WHAT THIS EXERCISE ASKS:
• 1. Decide whether each statement agrees with the book review below, answering yes or no and quoting the words of the review that settle it: (a) Good first went to the Venezuelan Amazon as a young graduate student. (b) Good and Yarima married when she turned 16. (c) The Yanomama remain in a single place all year.
• 2. Extend the book review below with a further paragraph that picks up after its final sentence, ignoring the rows.

SELECTED EXCERPT:
INTO THE HEART

One Man's Pursuit of Love and Knowledge Among the Yanomama

By Kenneth Good With David Chanoff

Simon and Schuster. 349 pp. $22.95

To anyone who's ever dreaded a holiday trek to visit the in-laws, consider the burden of Kenneth Good. From New Jersey, he and his wife and two children must fly to Caracas, Venezuela. There, he can book a smaller plane to Puerto Ayacucho, the gateway to the Venezuelan Amazon, at which point he must find a bush pilot willing to fly him to the mission encampment of La Esmeralda. Then he has to charter a small boat to take him up the headwaters of the Orinoco River, being particularly careful to navigate the Guajaribo Rapids, beyond which almost no one in his right mind would travel.

Of course when he gets there, his wife's family may not be home. The Yanomama are a semi-nomadic tribe who comb the forest in search of food several times a year. But when he finds them, they can all sit down and share a meal of wild boar and roasted plantains, talk over old times and argue about all the things families argue about.

The most extraordinary thing about this oddly engrossing book is the very ordinary way in which it portrays its characters. Stripped of the exotic setting and the very real hardships of life in a remote jungle, "Into the Heart" makes the simple but profound point that human beings are essentially the same, whatever their culture.

Good is an anthropologist who became consumed by his subject. As a young graduate student he traveled to the Venezuelan Amazon to study the Yanomama Indians, supposedly one of the least civilized and most violent tribes on earth. What he found was something quite different. Going beyond the surface study of most academics and journalists, he lived with the tribe off and on for a decade, learned the language and adopted its customs, including accompanying the people on grueling hunting expeditions.

He also fell in love. Following a suggestion by the group's leader that he get betrothed according to Yanomama custom (an offer he at first declined), Good found that affection for Yarima turned into romance and the two were married when she turned 14. Good then had to battle the clash of her world with his to sustain the relationship. He details the harrowing natural and man-made calamities that kept them apart -- sort of a jungle version of "West Side Story" except with a more hopeful ending. Eventually they moved to the United States.

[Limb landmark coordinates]
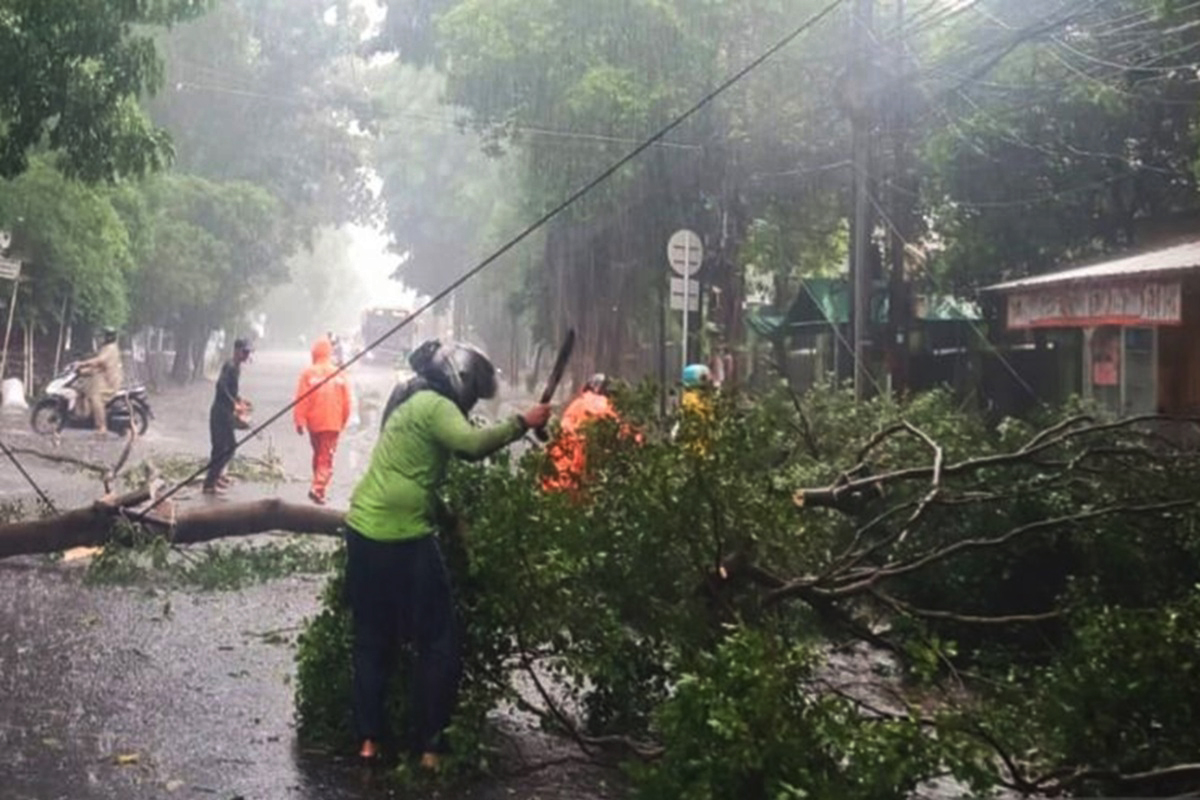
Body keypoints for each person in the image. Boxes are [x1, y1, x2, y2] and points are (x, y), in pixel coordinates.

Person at [344, 340, 551, 768]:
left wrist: (446, 514)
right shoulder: (437, 407)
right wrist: (523, 422)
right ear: (460, 378)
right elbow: (471, 447)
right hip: (404, 536)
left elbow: (408, 471)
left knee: (371, 636)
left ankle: (368, 741)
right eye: (472, 391)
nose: (471, 400)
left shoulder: (407, 403)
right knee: (438, 640)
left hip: (363, 529)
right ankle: (431, 747)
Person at [293, 337, 351, 505]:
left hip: (314, 424)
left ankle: (318, 488)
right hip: (332, 423)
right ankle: (318, 488)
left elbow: (301, 399)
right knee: (326, 458)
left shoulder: (308, 373)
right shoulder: (339, 373)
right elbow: (347, 402)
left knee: (319, 455)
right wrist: (343, 421)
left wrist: (299, 421)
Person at [543, 373, 618, 494]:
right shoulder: (610, 410)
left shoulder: (576, 405)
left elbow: (563, 429)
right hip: (589, 475)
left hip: (561, 475)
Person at [203, 338, 252, 495]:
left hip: (227, 413)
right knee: (220, 449)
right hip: (219, 413)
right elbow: (221, 387)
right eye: (245, 352)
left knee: (230, 446)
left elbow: (231, 391)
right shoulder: (230, 365)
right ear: (237, 350)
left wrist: (240, 400)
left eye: (248, 352)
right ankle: (209, 484)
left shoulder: (237, 368)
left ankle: (217, 476)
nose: (246, 355)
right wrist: (234, 404)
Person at [76, 327, 123, 435]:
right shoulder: (106, 348)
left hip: (109, 382)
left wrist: (82, 364)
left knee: (95, 398)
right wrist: (83, 371)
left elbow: (99, 361)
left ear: (108, 337)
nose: (101, 338)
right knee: (84, 389)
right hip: (103, 378)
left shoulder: (111, 348)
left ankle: (102, 427)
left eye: (103, 336)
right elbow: (99, 366)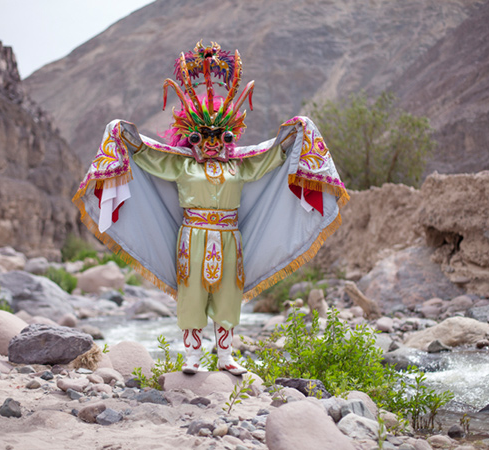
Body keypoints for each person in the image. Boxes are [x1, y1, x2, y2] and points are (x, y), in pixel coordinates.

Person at [73, 41, 349, 375]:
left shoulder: (240, 166)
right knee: (191, 294)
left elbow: (270, 156)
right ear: (192, 136)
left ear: (229, 136)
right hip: (192, 235)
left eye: (220, 136)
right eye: (204, 136)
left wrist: (295, 134)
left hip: (230, 236)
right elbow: (148, 154)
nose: (212, 143)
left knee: (229, 295)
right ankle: (191, 357)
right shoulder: (182, 166)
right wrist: (123, 134)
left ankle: (225, 356)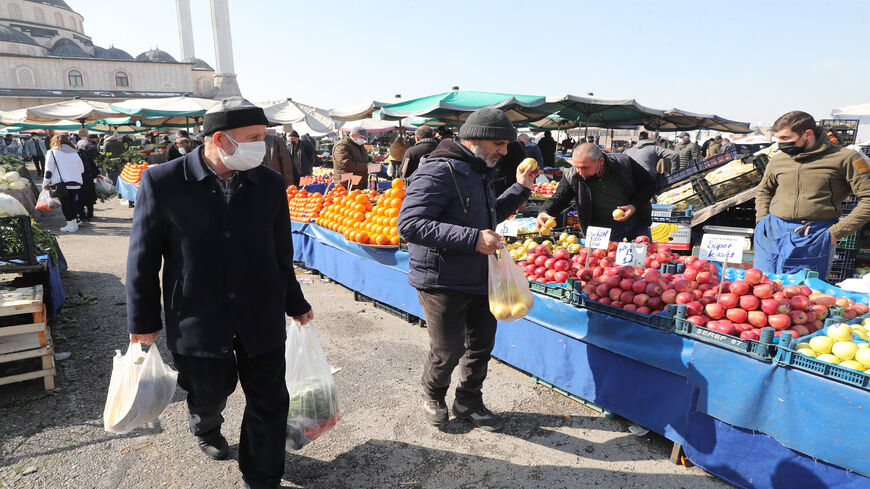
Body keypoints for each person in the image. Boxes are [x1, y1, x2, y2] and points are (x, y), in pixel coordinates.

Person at [125, 97, 313, 489]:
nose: (263, 146)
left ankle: (261, 476)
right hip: (197, 315)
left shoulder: (270, 183)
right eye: (255, 138)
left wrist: (295, 302)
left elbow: (281, 252)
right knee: (209, 391)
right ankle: (206, 425)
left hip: (259, 312)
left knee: (269, 400)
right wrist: (143, 322)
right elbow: (143, 258)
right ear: (221, 140)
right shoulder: (163, 181)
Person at [398, 108, 539, 432]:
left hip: (479, 275)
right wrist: (472, 238)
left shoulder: (477, 170)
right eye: (500, 144)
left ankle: (468, 400)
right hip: (442, 278)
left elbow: (486, 219)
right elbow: (409, 224)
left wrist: (520, 188)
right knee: (447, 349)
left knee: (481, 344)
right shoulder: (437, 170)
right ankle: (433, 394)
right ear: (477, 139)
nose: (504, 152)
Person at [754, 110, 870, 278]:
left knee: (803, 294)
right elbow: (764, 190)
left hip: (814, 235)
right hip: (772, 231)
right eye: (778, 138)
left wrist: (835, 233)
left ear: (807, 134)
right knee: (763, 288)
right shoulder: (778, 159)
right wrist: (762, 221)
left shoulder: (846, 158)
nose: (780, 144)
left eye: (786, 138)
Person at [536, 143, 656, 242]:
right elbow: (559, 198)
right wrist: (545, 211)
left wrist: (634, 205)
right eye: (576, 167)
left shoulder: (624, 163)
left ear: (601, 161)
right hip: (601, 231)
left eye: (585, 168)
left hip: (636, 225)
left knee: (643, 263)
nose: (580, 172)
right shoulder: (572, 175)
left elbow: (649, 184)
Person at [43, 135, 84, 233]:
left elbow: (49, 170)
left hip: (61, 183)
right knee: (72, 203)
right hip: (75, 182)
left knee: (66, 204)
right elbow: (82, 169)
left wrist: (45, 183)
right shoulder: (74, 152)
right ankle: (74, 224)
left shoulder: (52, 152)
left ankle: (70, 225)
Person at [76, 134, 101, 221]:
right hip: (87, 177)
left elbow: (91, 163)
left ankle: (83, 215)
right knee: (88, 197)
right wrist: (96, 173)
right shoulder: (83, 151)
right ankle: (89, 214)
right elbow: (92, 163)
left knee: (82, 198)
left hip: (80, 179)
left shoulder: (78, 151)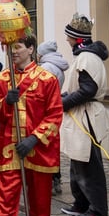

ANSWERS TO THE EXERCISES:
• 1.
(a) Yes: "As a young graduate student he traveled to the Venezuelan Amazon to study the Yanomama Indians"
(b) No: "the two were married when she turned 14"
(c) No: "The Yanomama are a semi-nomadic tribe who comb the forest in search of food several times a year."

• 2.
The book, written with veteran author David Chanoff, is a crisply told tale, but it's not literature. That's often disappointing because Good had access to a complex realm of nature that few people have ever seen, yet his descriptions of the places and the people are thin. There is also no sense of the politics of Indian survival -- the Yanomama tribes in Brazil, for instance, are being decimated by the encroachment of gold miners and settlers.

But in his own way perhaps Good has accomplished more than all the anguished editorials by environmentalists and benefit concerts by the likes of Sting. The Indians in Good's book aren't political pawns, they aren't museum pieces, or circus freaks, or noble savages. They aren't "The Fierce People" of a famous but, according to Good, misguided study. They are merely his family. And despite the fact that they have lived for thousands of years in primitive isolation, that they wear no clothes and push sticks through their lips, you're left with the inescapable conclusion that they're human beings, not all that different from anyone else.

The worst people are the scheming Venezuelan bureaucrats and Good's fellow academics. In particular, he scorches the author of "The Fierce People," his former professor, Napoleon Chagnon, for shoddy scholarship that has left the world with a portrait of sub-human savages.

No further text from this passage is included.